Cormac glanced round at him — and at Scar, who was following closely behind.

"It would seem that friend Skellor is going to be more of a problem than we thought."

"How so?"

"Well, from what I can gather, he is interfaced with a quartz-matrix AI," said Cormac.

"Shit, that's bad," said Gant.

"Is it?" said Cormac, slipping the memplant into one of his belt pouches. "Would it be as bad as him having got his sticky little fingers on Jain technology too?"

"Double shit," muttered Gant.

The silence of space should have made the destruction seem unreal, but the picture of the station — without atmosphere to spoil the clarity — brought reality home. With kin and clan, Apis Coolant hung in the air before the great screen and watched his world tearing itself apart. As he watched, he picked up snippets of the conversation from the rainbow crowd gathered around him, and they seemed a suitable commentary.

"… nanomycelium…"

"… too much time. The counteragent too late…"

One individual, with emerald skin and pure black eyes, pressed her thin fingers to the chrome aug she wore.

"Miranda just resorbed the subminds. The servers are getting cranky," she said.

"Confirmed… Miranda just transported out," said another.

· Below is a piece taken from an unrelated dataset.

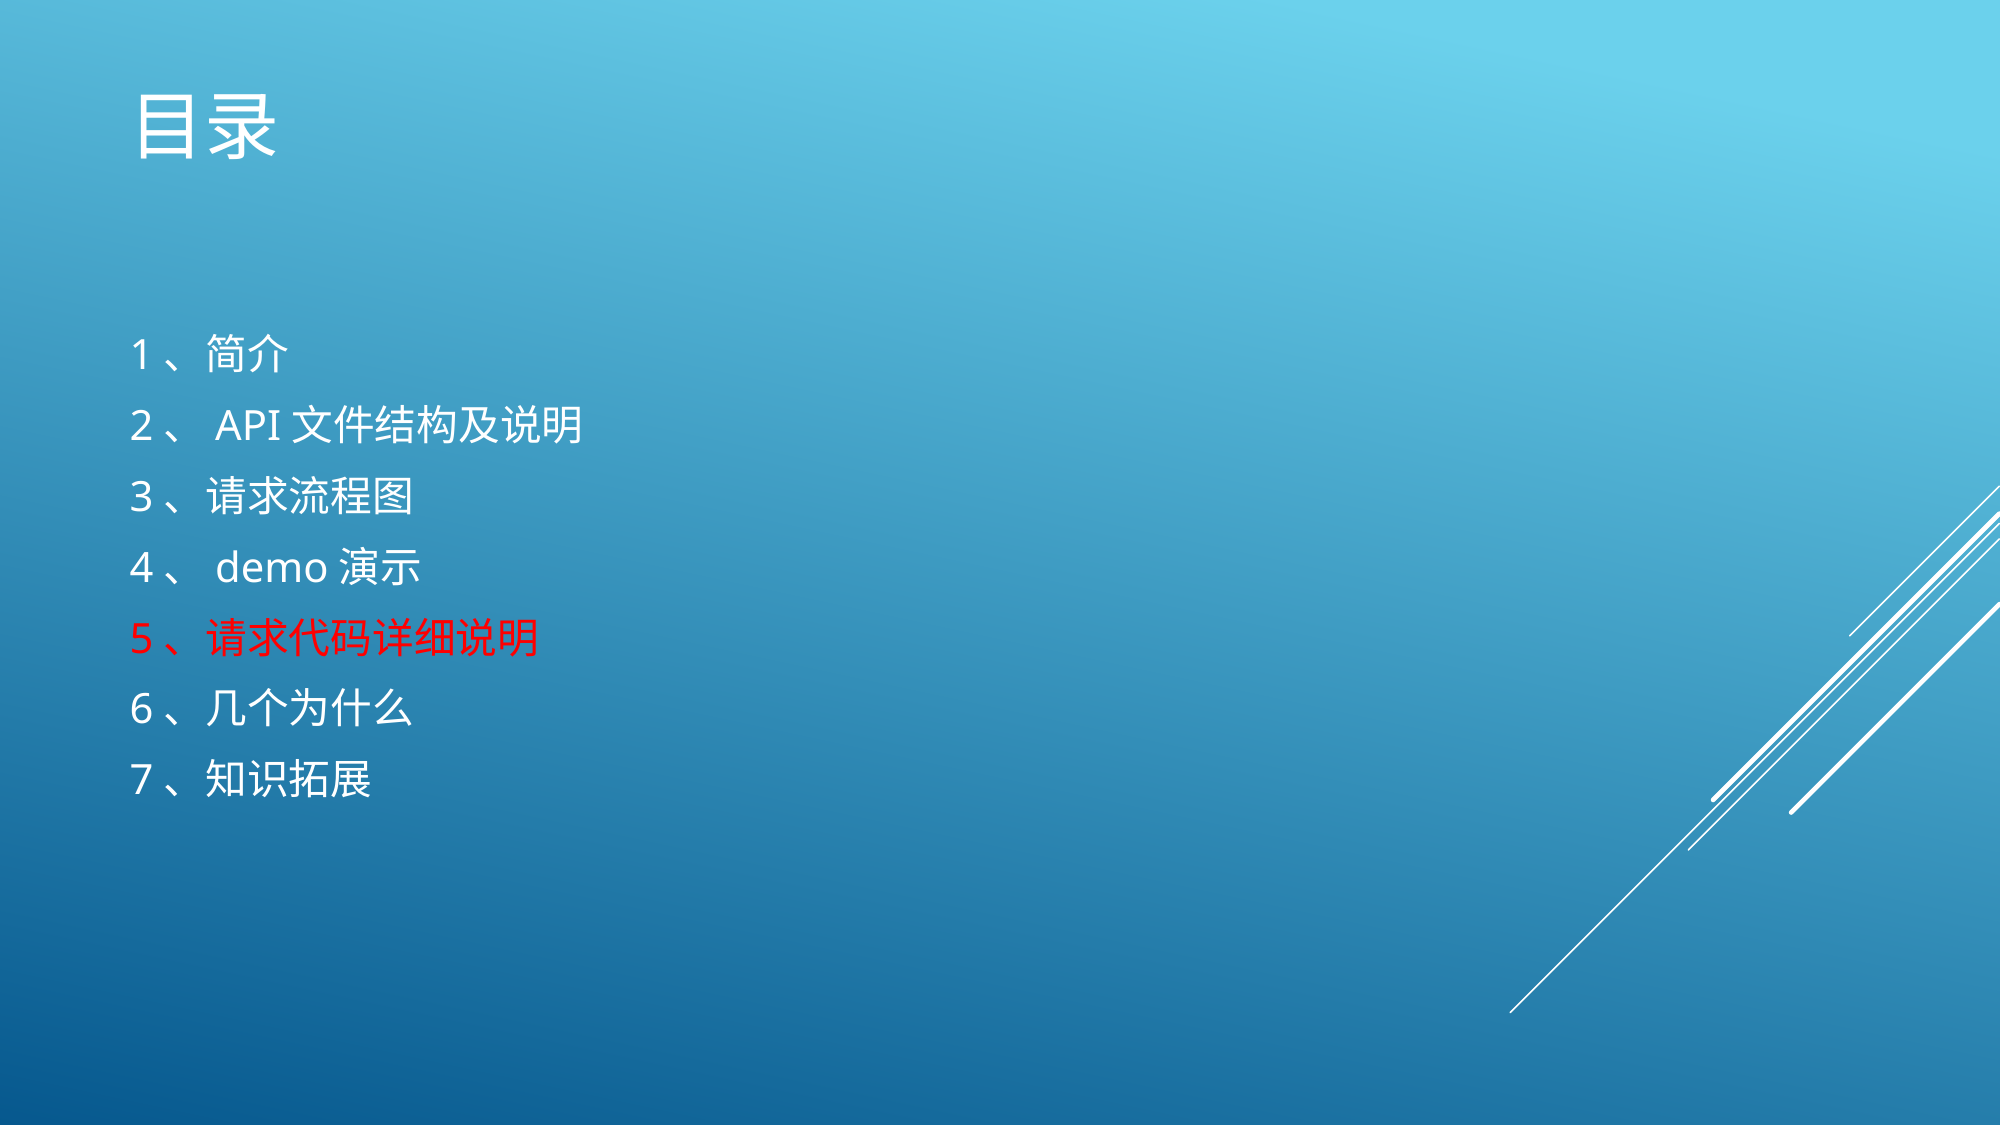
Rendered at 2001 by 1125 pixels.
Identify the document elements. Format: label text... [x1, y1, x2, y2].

list 1、简介 2、API文件结构及说明 3、请求流程图 4、demo演示 5、请求代码详细说明 6、几个为什么 7、知识拓展 [114, 247, 1515, 884]
title 目录 [114, 0, 1515, 247]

"Where do we go now?" someone whispered.

The Outlink station Miranda seemed to be sparkling, but close-up views showed that each glint was either an explosion or where a misaligned gravity field collapsed part of the hull. The stalk of the station was twisting as well, and gaps were appearing in the structure. Debris orbited it in ring-shaped clouds, and beyond this the other ships that had helped take off the last of the survivors were poised like silver vultures.

"Ten minutes to fusion engage," a voice told them.

The clans ignored this and continued to watch the dramatic destruction of their home. For a moment, the screen blanked out. As it came back on, they saw a star-glare going out. Part of the station had disappeared.

"What was that?"

"It's where the runcible was," said someone knowledgeably. "Probably antimatter."

Others felt inclined to argue.

"No, foolish — not antimatter. Collapse of spoon."

"Rubbish. That was flare-off from the buffers. The energy had to go sometime."

An involved argument followed that Apis ignored. What would happen now that his home was gone? Another station? He did not know. All he did know was that he felt a deep anger at what had happened. A nanomycelium had been used, so there must have been forethought. Someone had deliberately destroyed his home. The room jerked and people looked around in confusion, before returning their attention to the screen and continuing their arguments. Talk was a shield against the reality of what had happened.

"Fusion drive engaging in ten seconds. Entering underspace in twenty-two minutes," the voice told them, but was ignored by all but Apis and the woman next him. She seemed confused and kept touching her aug as if probing a sore.

"Don't seem to be receiving anything on this ship," she said.

Apis agreed: there was something strange about this situation — the voice had sounded too mechanical to be the voice of an AI. It sounded more like the voice of a bored human. Peculiar job for a human to have. There was also a slight jerk as the drive engaged, as if something might be functioning a microsecond out — something that should not be.

The picture transmitted by the remotes at the Outlink station remained as good as ever. Apis could see that it had now twisted in half, and that the two halves were starting to revolve in the same direction, like the needles of a dial. They had completed three revolutions, and were upright on the screen and parallel to each other, when the ship entered underspace. The picture then blinked out. When Apis glanced around, he saw that he was one of only a few who remained, everybody else having gone to their allotted hammocks.